EXERCISE AIM:
Return each line in the items below that contains the string "points", copying every matching line in full.

SUPPLIED MATERIAL:
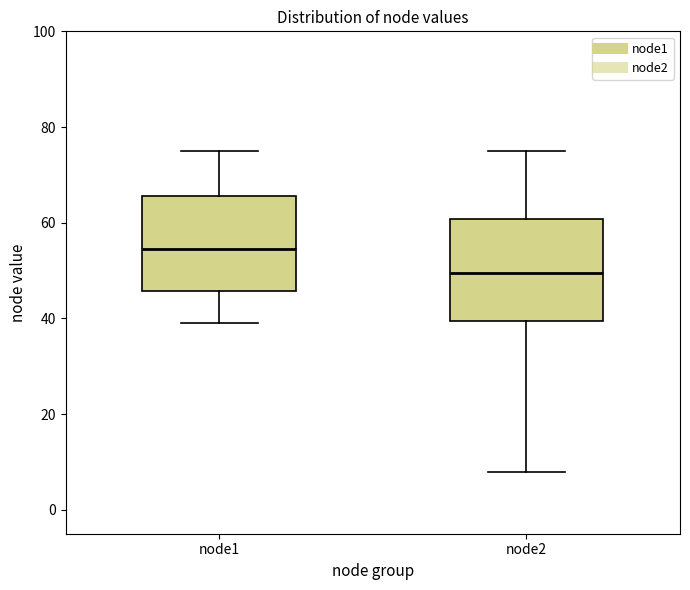

Which box's median line is the highest?

node1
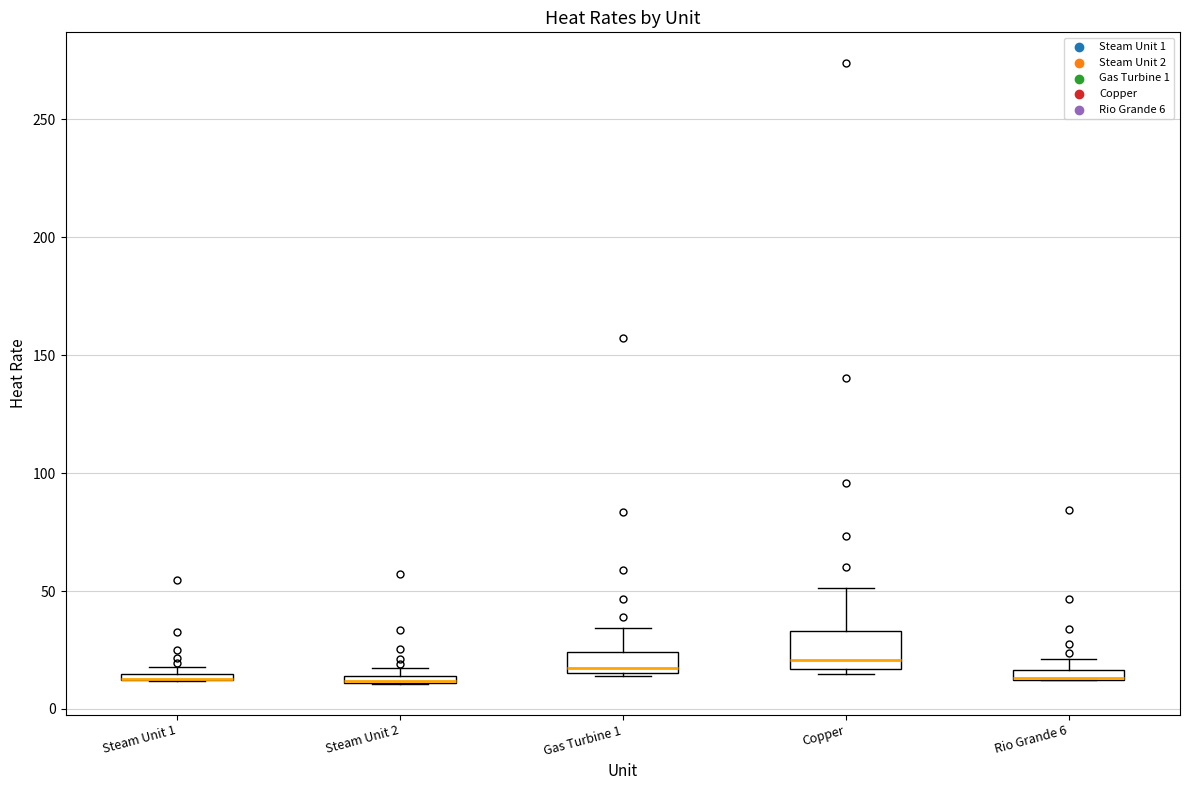

Where is the upper edge of the box for Copper on the y-axis? The values are not printed on the chart, so give them approximately, as read against the axis.

35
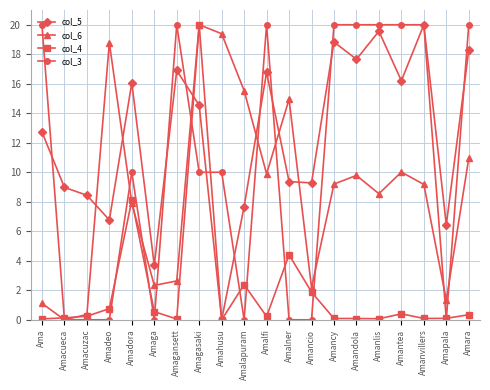

In col_5, how many points are higher than both neighbors (excluding endpoints)?

6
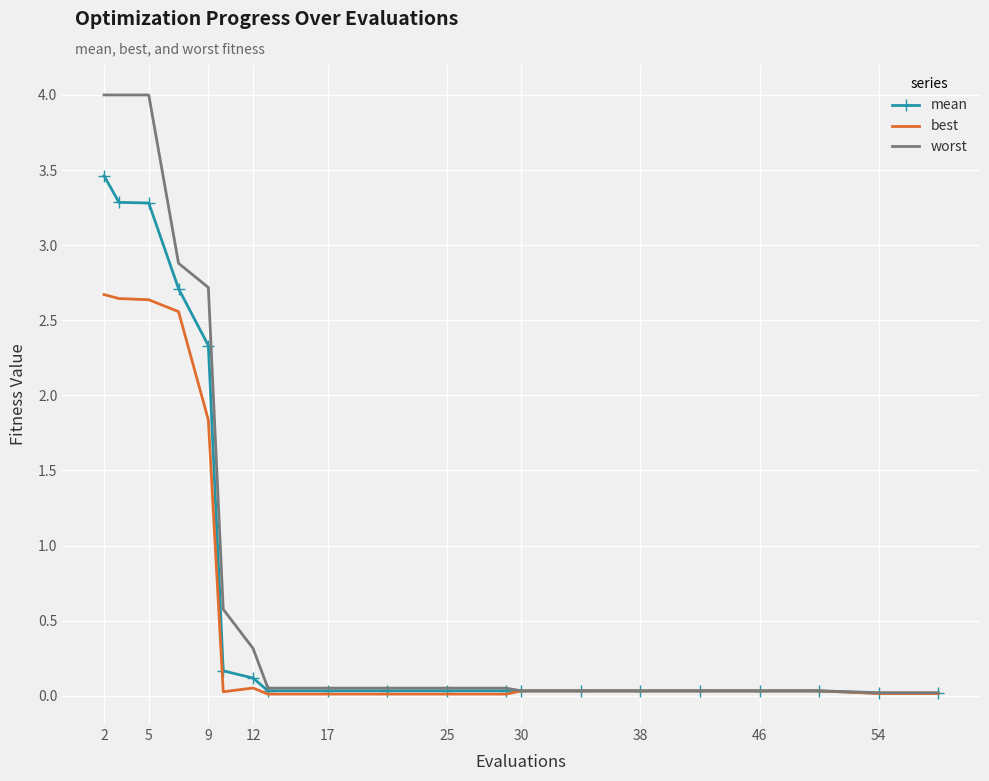

What is the maximum value shown in the chart?

4.0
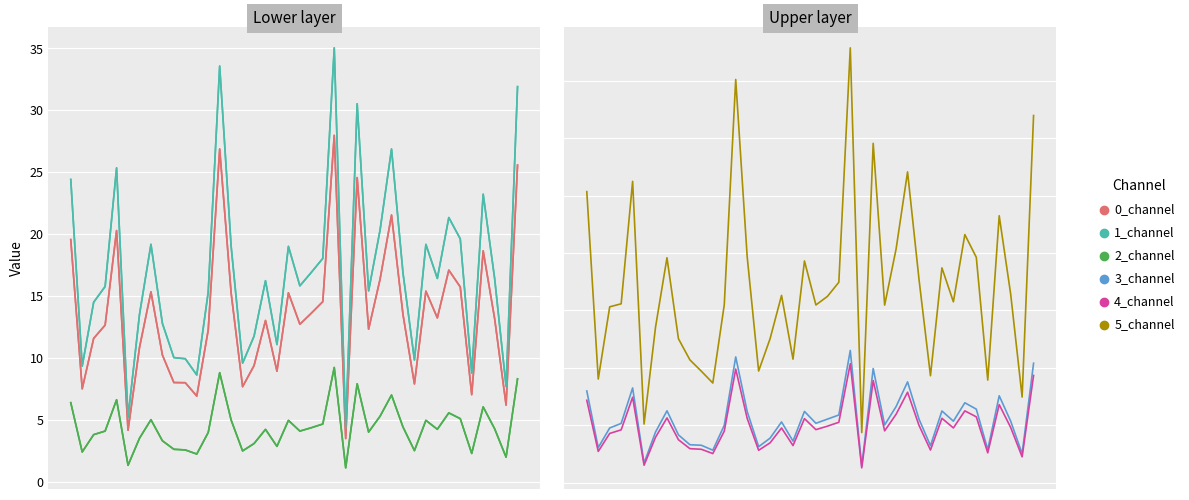

Reading left to right, extract all data points from this chart.

0_channel: 19.6	7.5	11.6	12.7	20.3	4.2	10.9	15.4	10.2	8.0	8.0	6.9	12.3	26.9	15.2	7.7	9.4	13.0	8.9	15.3	12.7	13.6	14.6	28.0	3.5	24.6	12.3	16.4	21.5	13.5	7.9	15.4	13.2	17.1	15.7	7.0	18.7	13.2	6.2	25.6
1_channel: 24.4	9.4	14.5	15.8	25.4	5.2	13.5	19.2	12.8	10.0	9.9	8.6	15.3	33.6	19.0	9.6	11.8	16.2	11.1	19.0	15.8	16.9	18.0	35.0	4.4	30.5	15.4	20.3	26.9	16.9	9.8	19.2	16.4	21.3	19.6	8.8	23.2	16.4	7.7	31.9
2_channel: 6.4	2.4	3.8	4.1	6.6	1.3	3.5	5.0	3.3	2.6	2.6	2.3	4.0	8.8	5.0	2.5	3.1	4.2	2.9	5.0	4.1	4.4	4.7	9.2	1.1	7.9	4.0	5.3	7.0	4.4	2.5	5.0	4.3	5.6	5.1	2.3	6.1	4.3	2.0	8.3
3_channel: 16.0	6.1	9.5	10.3	16.5	3.4	8.8	12.5	8.3	6.6	6.5	5.6	10.0	21.9	12.4	6.2	7.7	10.6	7.2	12.4	10.3	11.0	11.8	23.0	2.8	19.9	10.0	13.2	17.5	11.0	6.4	12.5	10.7	13.9	12.8	5.7	15.1	10.7	5.0	20.8
4_channel: 14.3	5.4	8.6	9.2	14.9	3.0	7.9	11.3	7.5	5.9	5.8	5.0	9.0	19.8	11.2	5.6	6.9	9.5	6.4	11.1	9.2	9.8	10.5	20.7	2.6	17.8	9.0	11.9	15.7	10.0	5.7	11.2	9.5	12.5	11.5	5.2	13.6	9.6	4.5	18.7
5_channel: 50.7	18.0	30.6	31.2	52.5	10.2	27.1	39.2	25.1	21.4	19.4	17.3	31.0	70.3	39.4	19.4	25.1	32.6	21.5	38.6	31.0	32.4	34.9	75.8	8.7	59.1	30.9	40.7	54.2	35.4	18.6	37.4	31.5	43.2	39.3	17.9	46.5	32.9	14.9	64.0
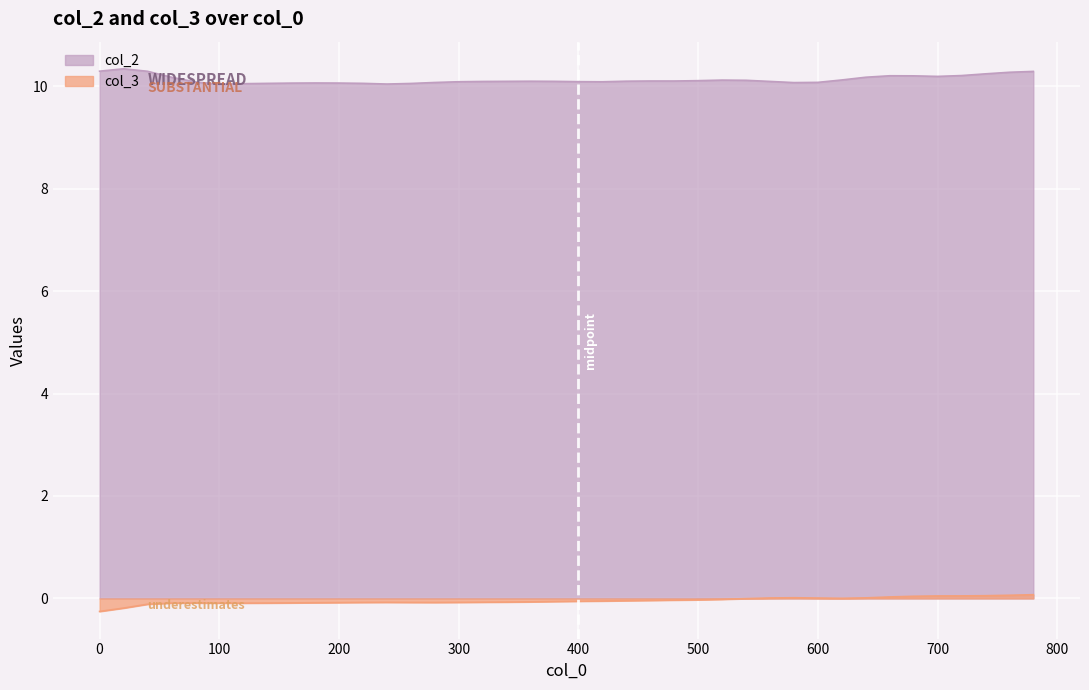

Does the chart display data point markers on the line(s)?

No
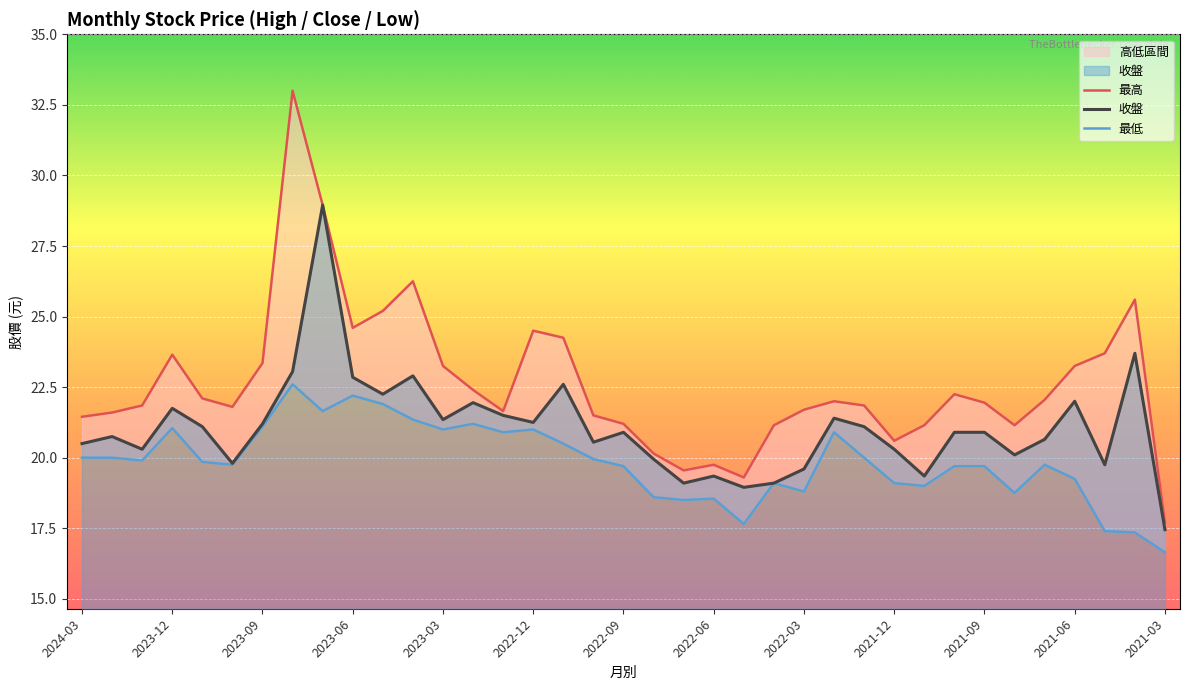

How many data points does each series have?

37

OUTPUT FOR THIS TASK:
In col_5, how many points are higher than both neighbors (excluding endpoints)?
Reading left to right, extract all data points from this chart.
How many data points does each series have?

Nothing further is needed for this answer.